Farmers, Conservation Groups Decry Columbia County’s Approval of Controversial Columbia River Estuary Industrial Port Expansion 

Long-running effort to rezone hundreds of acres of Columbia River waterfront draws diverse opposition

July 14, 2021 (St. Helens, OR) — Farmers and environmental groups called foul on the Columbia County Board of Commissioners decision to rezone over 830 acres of prime farmland and wetlands for heavy industrial development along the Columbia River. This marks the Port’s third attempt to rezone the area following successful legal challenges brought by a local farmer, Columbia Riverkeeper, and 1000 Friends of Oregon to stop the rezone. Over 1,000 people submitted testimony to the Columbia County Board of Commissioners, urging the board to reject the Port’s latest rezone proposal.

“Oregonians value farms and strong salmon runs. The Port of Columbia County’s proposal to trade the county’s prime farmlands for dirty fossil fuel development like fracked gas-to-methanol refineries and oil-by-rail ignores mounting concerns about health, safety, and impacts to farmland and water quality,” said Dan Serres, conservation director for Columbia Riverkeeper

“This decision is a travesty,” said Jim Hoffmann, a blueberry farmer at Hopville Farms, located near the rezone area. “The Port and the County are turning back the clock on Oregon's land use progress with plans to pave over wetlands on the floodplains of the Lower Columbia River. The Port’s plans will put at serious risk high-value blueberry farms and other high-value crops like peppermint and spearmint.”

Proposed as a potential energy hub, the Port of Columbia County has failed in multiple attempts to industrialize a sensitive tract of low-lying, diked farmlands and wetlands for fossil fuel refineries and terminals. In 2019 the Oregon Court of Appeals upheld the Oregon Land Use Board of Appeals’ ruling that Columbia County ignored Oregon law when it doubled the size of Port Westward.

"The soils, sensitive water resources, and valuable farmland at Port Westward are remarkable," said Jasmine Zimmer-Stucky, working lands engagement manager at 1000 Friends of Oregon. “Removing zoning protections for over 800 acres of primarily high-value farmland is no way to thank farmers for their ongoing contributions to our state or to help new farmers gain access to farmland.”

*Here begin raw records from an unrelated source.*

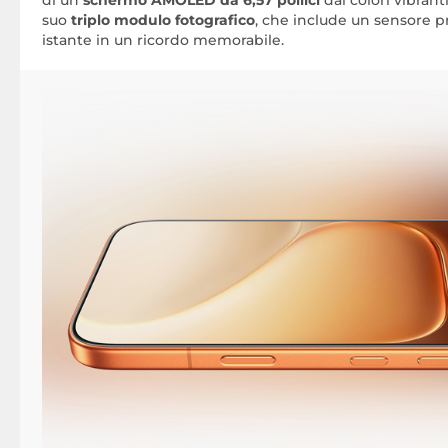
di un
schermo AMOLED da 6,57 pollici
dai colori vibrant
suo
triplo modulo fotografico
, che include un sensore pr
istante in un ricordo memorabile.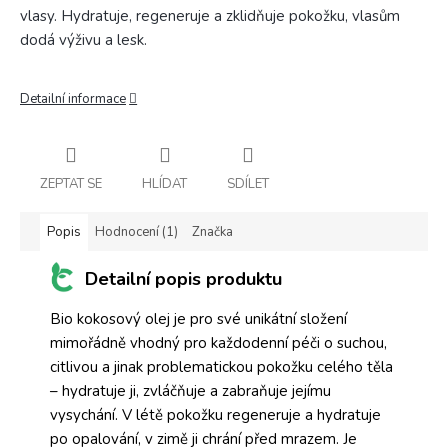
vlasy. Hydratuje, regeneruje a zklidňuje pokožku, vlasům
dodá výživu a lesk.
Detailní informace
ZEPTAT SE
HLÍDAT
SDÍLET
Popis
Hodnocení (1)
Značka
Detailní popis produktu
Bio kokosový olej je pro své unikátní složení
mimořádně vhodný pro každodenní péči o suchou,
citlivou a jinak problematickou pokožku celého těla
– hydratuje ji, zvláčňuje a zabraňuje jejímu
vysychání. V létě pokožku regeneruje a hydratuje
po opalování, v zimě ji chrání před mrazem. Je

Port Westward is ground zero for a string of controversial fossil fuel developments, including fracked gas, coal, and oil terminals. Examples include:
  • Northwest Innovation Works (NWIW) has a lease option to build a fracked gas-to-methanol refinery at Port Westward. NWIW’s lease option contemplates building a methanol refinery within the proposed rezone area. 
  • From 2013 to 2015, Global Partners operated an oil-by-rail transshipment facility before resuming ethanol shipments. The company maintains regulatory approval to restart oil shipments and the Port amended Global’s lease to allow shipment of tar sands crude oil.
  • Portland General Electric currently operates two gas-fired power plants at Port Westward.
  • In 2013 and 2014, the Port failed in attempts to site two coal export terminals at Port Westward.  

“The future of Columbia County should not be subject to the dying fossil fuel industry which clearly has no future,” said Mary Duvall, a resident of Columbia County and member of Envision Columbia County.

Columbia Riverkeeper and 1000 Friends of Oregon submitted detailed comments describing how the Port’s proposal failed to meet the minimum requirements of Oregon’s land use laws. Oregon law allows for appeals to the Oregon Land Use Board of Appeals, which would likely review the decision in several months.